As Common Dreams reported last November, DiEM25 and the Sanders Institute—founded by Sanders’ wife Jane O’Meara Sanders—launched the Progressive International with the goal of organizing the global left to both defeat the right and address the world’s most urgent crises, from climate change to endless war to soaring wealth inequality.

“Let me convey a message from all of us in Europe, for all those comrades of yours who are now struggling to reclaim our cities, our world, our environment,” DiEM25 co-founder and former Greek Finance Minister Yanis Varoufakis declared during the inaugural gathering of the Sanders Institute in Vermont last November. “We need Bernie Sanders to run for president.”

Since Sanders announced his presidential candidacy in February, progressive leaders across the world have echoed Varoufakis, arguing that the Vermont senator is the only U.S. presidential candidate offering a truly global vision for a progressive future.

Niki Ashton, a Canadian member of Parliament, said Sanders “has shifted the conversations both in the U.S. and around the world.”
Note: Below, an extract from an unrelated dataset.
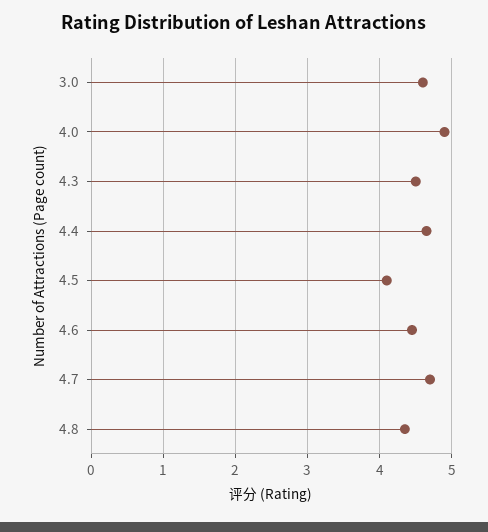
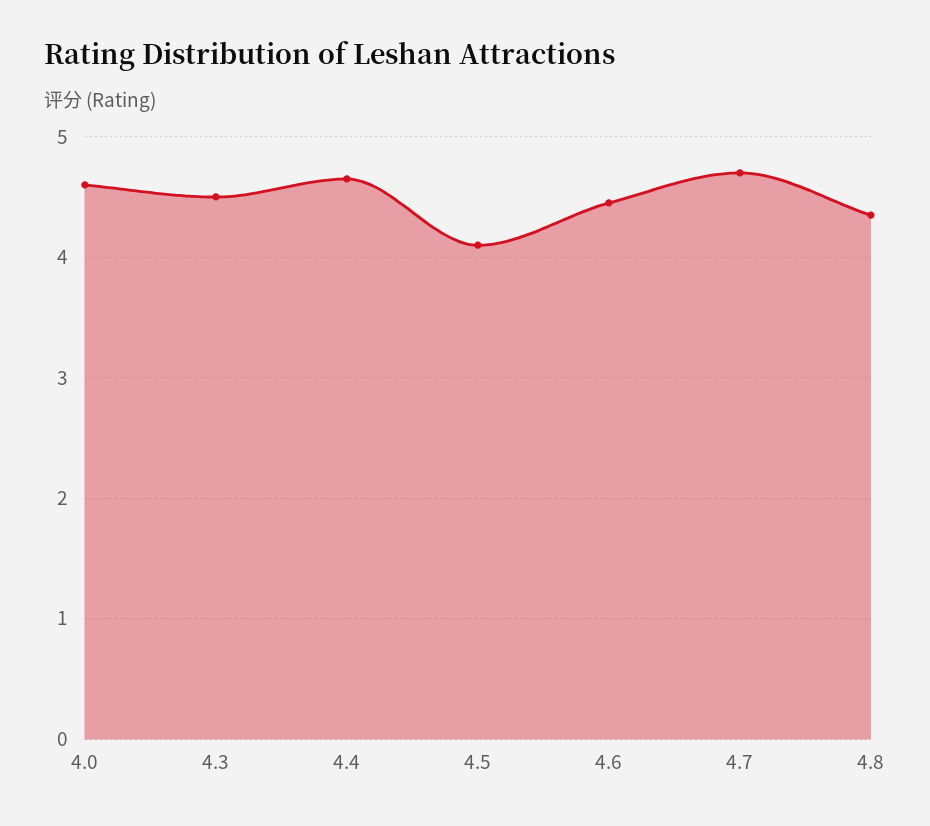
3.0: 4.6 -> none
4.0: 4.9 -> 4.6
Richard Burgon, the U.K. Labour Party’s shadow justice secretary, echoed Ashton, telling Politico that the Vermont senator is “very exciting as part of an international movement against neoliberal economic inequality.”

“Given that he’s gained so much appeal in the United States,” Burgon said, “I think people in the U.K. and around the world have found that particularly inspiring.”

After Sanders announced his 2020 presidential bid, Bolivia’s socialist president Evo Morales tweeted:

In an op-ed for the Guardian last September, Sanders argued that the global status quo has “failed to deliver on many of its promises,” giving rise to environmental and economic crises as well as the authoritarian far-right.

“We must take the opportunity to reconceptualize a genuinely progressive global order based on human solidarity,” Sanders wrote, “an order that recognizes that every person on this planet shares a common humanity, that we all want our children to grow up healthy, to have a good education, have decent jobs, drink clean water, breathe clean air and live in peace.”

This global vision, argued Eric Levitz of New York Magazine in a column on Thursday, sets the Vermont senator apart from all other 2020 presidential contenders.

“Sanders has established his commitment to viewing progressive change through an international lens, and his interest in using the powers of the presidency to advance such change on the global level,” Levitz wrote, pointing to the senator’s climate positions and his efforts to end the U.S. role in the Saudi-led assault on Yemen.

Sanders’ commitment to “international leftist solidarity,” argued Levitz, is “a singular asset within the global left—and in an era when the survival of decent civilization likely depends on building a powerful, transnational left-wing movement, that is no small asset.”